(Saved entries)
+++

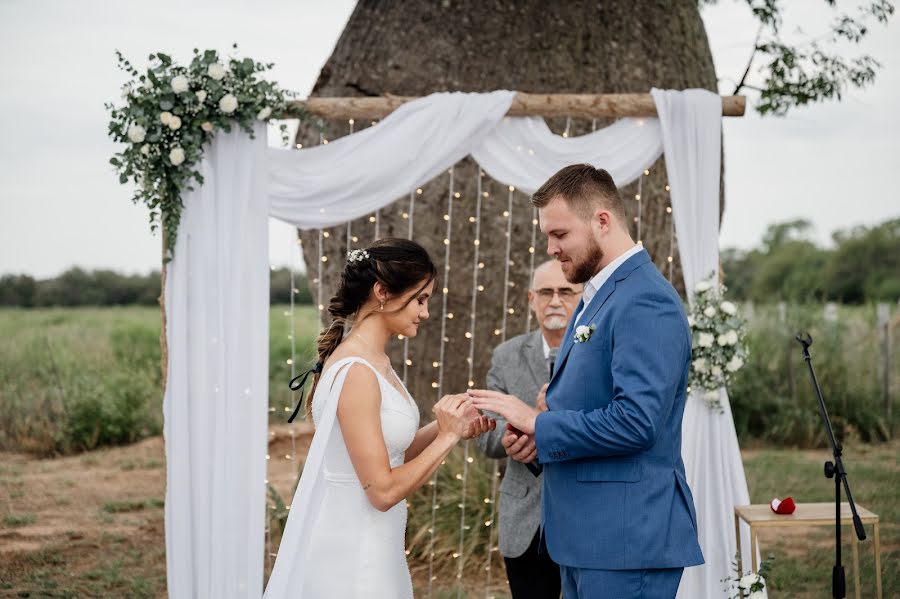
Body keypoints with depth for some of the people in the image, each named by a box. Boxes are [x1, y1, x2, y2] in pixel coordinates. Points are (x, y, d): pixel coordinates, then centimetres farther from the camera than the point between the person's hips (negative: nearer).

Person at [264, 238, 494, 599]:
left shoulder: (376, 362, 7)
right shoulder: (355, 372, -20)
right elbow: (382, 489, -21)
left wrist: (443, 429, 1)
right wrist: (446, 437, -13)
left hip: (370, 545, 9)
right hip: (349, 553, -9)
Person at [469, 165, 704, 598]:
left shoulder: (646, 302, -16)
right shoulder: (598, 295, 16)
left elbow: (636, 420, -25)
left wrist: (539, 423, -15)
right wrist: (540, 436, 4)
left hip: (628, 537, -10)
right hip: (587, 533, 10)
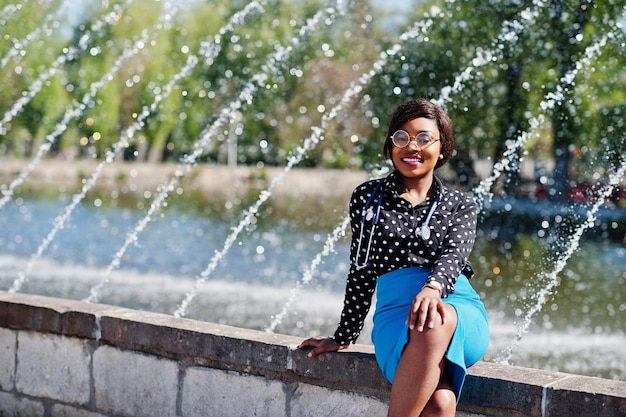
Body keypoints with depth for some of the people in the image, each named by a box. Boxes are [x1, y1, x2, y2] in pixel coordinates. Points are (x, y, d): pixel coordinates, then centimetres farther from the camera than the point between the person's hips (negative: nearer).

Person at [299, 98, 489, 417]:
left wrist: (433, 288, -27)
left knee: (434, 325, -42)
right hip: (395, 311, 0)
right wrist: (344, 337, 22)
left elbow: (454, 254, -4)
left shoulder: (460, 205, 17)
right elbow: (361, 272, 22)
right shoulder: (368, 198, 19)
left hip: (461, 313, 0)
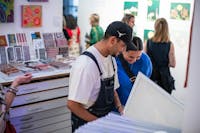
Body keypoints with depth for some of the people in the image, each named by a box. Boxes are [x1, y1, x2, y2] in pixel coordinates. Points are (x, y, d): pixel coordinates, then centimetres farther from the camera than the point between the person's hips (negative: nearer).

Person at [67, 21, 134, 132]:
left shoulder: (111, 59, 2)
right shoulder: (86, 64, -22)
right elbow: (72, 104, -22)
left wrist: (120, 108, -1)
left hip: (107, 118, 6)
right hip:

+++

WHAT THE TASK REQUIRES: For this answer, return word for word the lines from the first line of the records through the line containing "left wrist: (539, 423, -15)". Omit the pictures.

WRITTEN ANSWER:
Body keypoints with depth for some of the people in the image, each named by a box. Boxes are [x1, y1, x2, y2] in pixel coordinates. Points are (x, y, d): pixel coordinates, then centimetres farther from the camera than the point between the person's hips (negative: nearer).

Person at [264, 238, 494, 599]:
left shoulder: (376, 362, 7)
right shoulder: (355, 372, -20)
right elbow: (382, 489, -21)
left wrist: (443, 429, 1)
right wrist: (446, 437, -13)
left hip: (370, 545, 9)
right hip: (349, 553, -9)
Person at [469, 165, 704, 598]:
left shoulder: (646, 302, -16)
right shoulder: (598, 295, 16)
left elbow: (636, 420, -25)
left wrist: (539, 423, -15)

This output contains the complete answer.